L’Ufficio Tecnico del Comune di Barasso, dopo l’approvazione del progetto definitivo in Commissione Paesaggio e il parere definitivo favorevole della Soprintendenza Archeologia, Belle Arti e Paesaggio di Milano, ha rilasciato ufficialmente il permesso di costruzione alla nuova proprietà del complesso immobiliare del civico 7 di via Paolo Comolli.
L’area in questione è stata oggetto, per diversi decenni, di grandi dibattiti inerenti le possibili nuove destinazioni urbanistiche, discussioni giustificate e discendenti dalla dislocazione particolarmente centrale nel territorio comunale che in passato sembrava poter creare nuovi spazi pubblici a servizio della cittadinanza. Queste ipotesi progettuali, però, si sono sempre interrotte a fronte di una serie di vincoli, indipendenti dalle scelte amministrative poste in capo al Comune, che hanno costretto l’accantonamento di qualsiasi progetto che presupponesse la demolizione del fabbricato esistente.

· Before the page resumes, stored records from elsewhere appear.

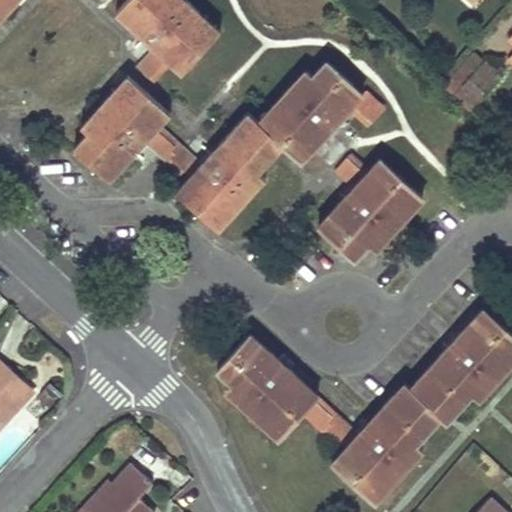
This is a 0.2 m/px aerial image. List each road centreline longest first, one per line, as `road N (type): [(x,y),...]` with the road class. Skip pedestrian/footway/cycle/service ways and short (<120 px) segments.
road 1 (residential): [(0,507),(132,362)]
road 2 (residential): [(132,362),(194,421),(236,511)]
road 3 (residential): [(0,240),(132,362)]
road 4 (residential): [(376,319),(396,316),(474,241),(511,238)]
road 5 (residential): [(216,257),(159,209),(68,210)]
road 6 (residential): [(68,210),(174,310)]
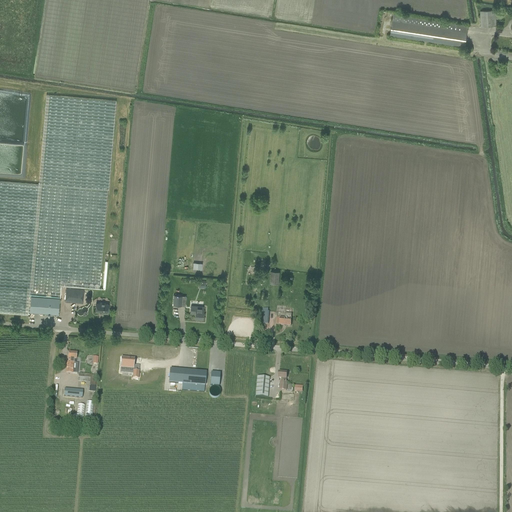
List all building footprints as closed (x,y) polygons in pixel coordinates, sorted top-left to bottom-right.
[(496,18),(499,18),(499,10),(480,11),(481,27),(497,26),(496,18)] [(465,47),(468,25),(393,14),(390,35),(465,47)] [(28,312),(30,312),(31,295),(60,297),(60,286),(84,288),(99,289),(108,190),(109,190),(116,101),(46,95),(39,184),(0,181),(0,313),(28,315),(28,312)] [(271,271),(270,283),(279,284),(280,272),(271,271)] [(66,288),(65,301),(83,303),(84,289),(66,288)] [(30,312),(58,314),(60,297),(31,295),(30,312)] [(173,306),(181,306),(182,296),(174,296),(173,306)] [(99,313),(108,314),(109,304),(96,303),(95,312),(99,312),(99,313)] [(195,314),(195,318),(203,319),(203,312),(203,307),(191,306),(190,313),(195,314)] [(291,326),(291,319),(292,315),(285,314),(285,318),(280,318),(277,318),(276,325),(279,325),(291,326)] [(76,364),(76,360),(77,354),(69,353),(68,359),(68,363),(67,363),(66,373),(77,374),(78,364),(76,364)] [(133,360),(120,359),(119,369),(132,370),(133,360)] [(206,373),(170,370),(169,383),(205,386),(206,373)] [(287,373),(279,372),(278,378),(281,379),(281,382),(280,382),(280,390),(286,391),(287,383),(286,383),(286,379),(287,373)] [(90,383),(91,376),(79,374),(78,381),(90,383)] [(213,374),(212,387),(221,387),(222,374),(213,374)] [(268,398),(270,378),(257,377),(255,397),(268,398)] [(65,389),(64,396),(82,398),(83,391),(65,389)] [(93,403),(86,402),(85,417),(92,418),(93,403)] [(85,406),(78,405),(77,415),(73,415),(71,428),(82,430),(85,406)]
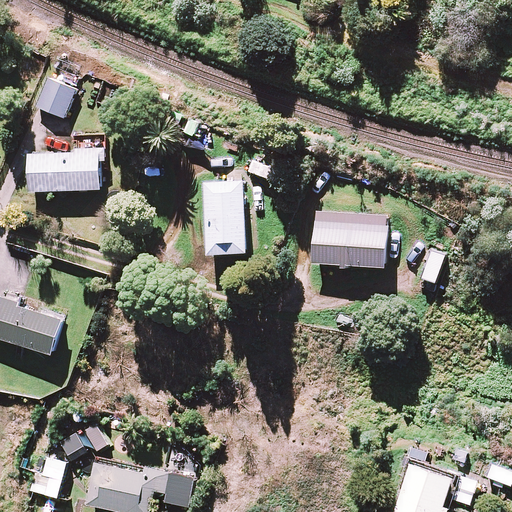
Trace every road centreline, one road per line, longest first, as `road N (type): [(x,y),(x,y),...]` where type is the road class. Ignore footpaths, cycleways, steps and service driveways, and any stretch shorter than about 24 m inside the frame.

L’immobile, originariamente un’antica corte lombarda dove, secondo la tradizione, è nato il Beato Nicone, vissuto durante il XII° secolo, è stato oggetto di due importanti crolli strutturali, l’ultimo nel 2019. Le precarie condizioni dei muri perimetrali hanno caratterizzato significativamente l’intero quartiere Comolli, determinando un’incidenza diretta anche sulle case limitrofe e sugli esercizi commerciali presenti. Ora, con un nuovo progetto che, sulla base di quanto previsto dal Programma di Governo del Territorio di Barasso, comporterà una rigenerazione urbana di quest’area di grande importanza, si determinerà un generale miglioramento dell’intero centro cittadino del paese.
«Accogliamo con grande favore l’importante opera di rigenerazione urbana dell’area di via Comolli che rappresenta, da ormai più di trent’anni, il biglietto da visita del nostro paese per tutti coloro che da Gavirate, in direzione Varese, attraversano Barasso» commenta il sindaco di Barasso, Lorenzo Di Renzo Scolari.
«Un grande risultato consentito da una sinergia positiva tra Comune, Soprintendenza e privati che darà una nuova immagine a tutta via Comolli e all’intero Comune di Barasso. Rimanendo sempre fedeli alle prescrizioni dell’ultima variante al PGT, coordinata dall’Assessorato in diversi punti tra il 2020 e il 2021, la volumetria utilizzata dalla nuova proprietà per la realizzazione delle nuove unità immobiliari non è la massima consentita. Avremo quindi un’incidenza edilizia sul verde inferiore a quanto sarebbe stato invece possibile» afferma l’assessore all’Urbanistica Roberto Bonelli.
Il progetto complessivo prevede la messa in sicurezza e la ristrutturazione del muro perimetrale esistente che, da vincolo della Soprintendenza, verrà conservato e riqualificato. All’interno dell’area è prevista l’edificazione di due nuovi immobili residenziali per un totale di dieci nuove unità immobiliari sviluppate all’interno della grande area verde.
Per quanto attiene l’interesse pubblico dell’intervento convenzionato con il Comune il progetto prevede la realizzazione di una serie di posti auto ad uso pubblico nell’area circostante via Comolli, alla luce anche della necessaria riqualificazione dell’assetto viario dell’intero comparto.
«Questa tematica è per noi di grande attenzione e come Amministrazione si stanno valutando soluzioni, in accordo con la proprietà, che migliorino la fruizione complessiva di tutta l’area» prosegue l’assessore Bonelli.
Sul tema il sindaco conclude: «Come Amministrazione siamo stati e siamo al lavoro per conseguire il miglior risultato possibile al fine di venire incontro alle esigenze dei nostri residenti barassesi, ottenendo la soluzione più utile e funzionale per loro e per gli esercizi commerciali della zona che rappresentano un indiscusso valore aggiunto per tutto il nostro territorio».
Venerdì 24 aprile, alle ore 11:30, alla presenza del sindaco Lorenzo Di Renzo Scolari, della giunta comunale e del parroco don Emilio Rimoldi, si è dato luogo ad un momento comunitario di inizio del cantiere che cambierà l’immagine del centro di Barasso dal punto di vista sia culturale che architettonico.